The key insight: the more environmental variables you pipe into the synthesis engine, the more semi-random and unrepeatable each patch becomes. Barometric pressure shifts as weather changes. Magnetometer readings fluctuate near metal structures. Ambient light varies with time of day. GPS drifts. These are not noise to be filtered out. They are the environmental fingerprint that makes every performance unique to the moment and place it happens. The instrument doesn't just respond to the performer. It responds to the world the performer is in.
The mapping design is not about precision. It's about feel. A small tilt should produce a subtle drift, not a pitch jump. The calibration parameters for each sensor are documented and tunable, because the right values for a seated studio session are different from the right values for a standing performance.
Three-Screen Interface
The UI is organized into three views across a landscape iPad layout: a Performance View for live playing, an FM Engine View for dialing in the synthesis parameters, and a Sensor Modulation View for mapping physical gestures to audio parameters. The visual language is dark, minimal, and oriented toward live use: high contrast, readable at a glance, nothing you need to hunt for during a performance.
Where It Stands
The architecture is fully documented and the design decisions are made. The Xcode project compiles and runs. The SwiftUI screens are built and working, a native audio engine is confirmed producing sound in the simulator, and AudioKit is integrated as a dependency. The next step is replacing the test sine wave with the actual FM oscillator.

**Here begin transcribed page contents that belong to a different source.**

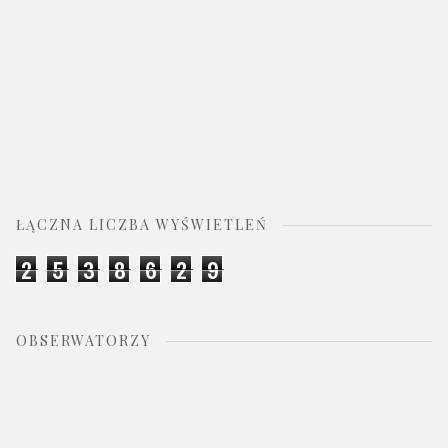
ŁĄCZNA LICZBA WYŚWIETLEŃ
2
5
3
8
6
2
9
OBSERWATORZY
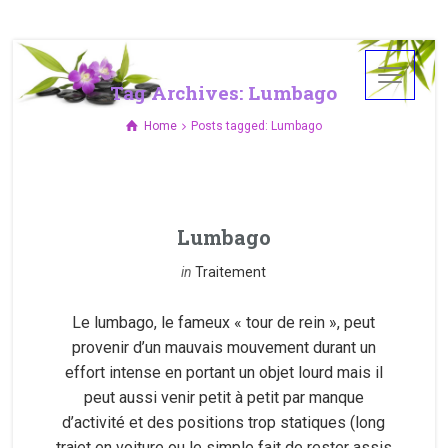
Tag Archives: Lumbago
Home
Posts tagged: Lumbago
Lumbago
in
Traitement
Le lumbago, le fameux « tour de rein », peut
provenir d’un mauvais mouvement durant un
effort intense en portant un objet lourd mais il
peut aussi venir petit à petit par manque
d’activité et des positions trop statiques (long
trajet en voiture ou le simple fait de rester assis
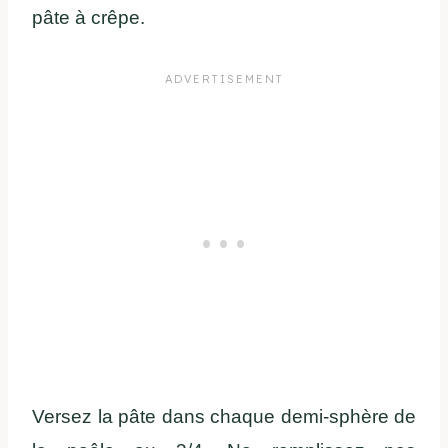
pâte à crêpe.
Versez la pâte dans chaque demi-sphère de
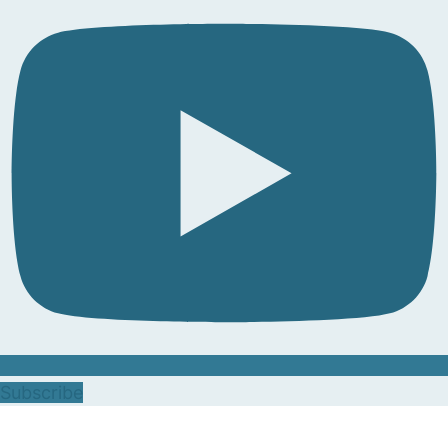
Subscribe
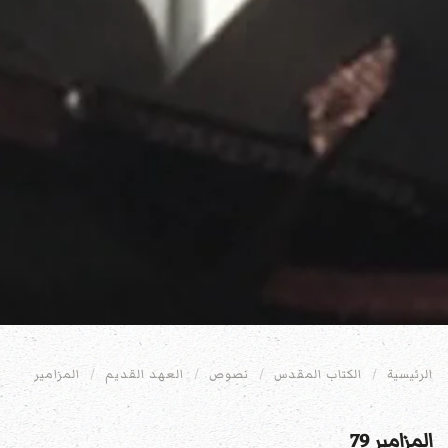
الرئيسية
الكتاب المقدس
نصوص
العهد القديم
المزامير
المزامير 79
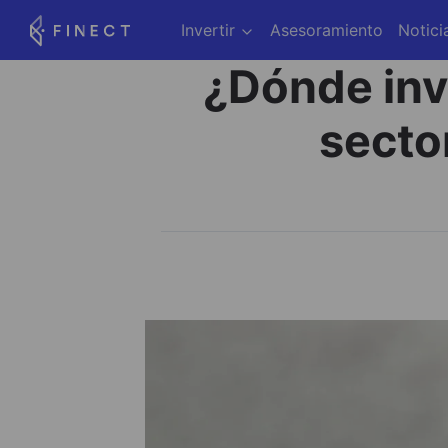
Invertir
Asesoramiento
Notici
¿Dónde inv
secto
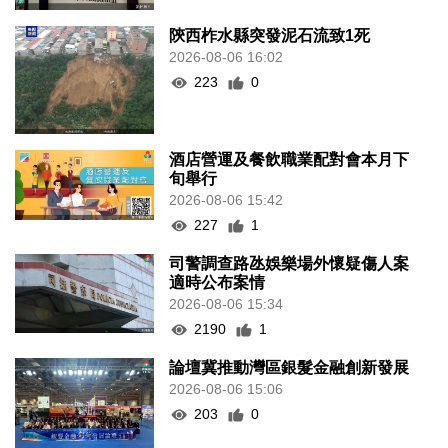
陝西柞水縣突發泥石流致1死
2026-08-06 16:02
223
0
酒店營運及餐飲職業配對會本月下
旬舉行
2026-08-06 15:42
227
1
司警調查路氹娛樂場外懷疑傷人案
適時公布案情
2026-08-06 15:34
2190
1
論壇冀推動灣區銀髮金融創新發展
2026-08-06 15:06
203
0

The gap between documentation richness and running code is intentional. This is a documentation-first build, which means the hard decisions (4-operator structure, 8 algorithms, sensor smoothing parameters, threading model, audio safety rules) are already made and recorded. That makes implementation faster and more deliberate than the alternative.
No sensors are flowing to audio yet. No sequencer exists. MPE hasn't been implemented. The project is being honest about that on this page because being honest about process is the point. What's here is a foundation, not a finished product.
Building Without a Development Background
I don't have a software development background. This project is being built with Claude Code as a primary implementation collaborator: I provide the domain expertise, the design decisions, and the judgment about what's musically and experientially right. Claude writes the code.
The workflow documentation is unusually detailed because it has to be: the CLAUDE.md file in the repository contains audio thread safety rules, architectural constraints, and communication preferences that keep the AI collaborator aligned across sessions that don't share context. It's a form of design documentation that most solo developers never need to write. It turns out to be valuable precisely because it forces precision about what the system should and shouldn't do.
The question I'm exploring in practice: can deep domain expertise plus AI collaboration replace a development team for an instrument of this ambition? The honest answer so far is: it can, but the designer has to bring more rigor to the architectural decisions, not less. When you can't read the code to check it, you have to be precise about what you ask for.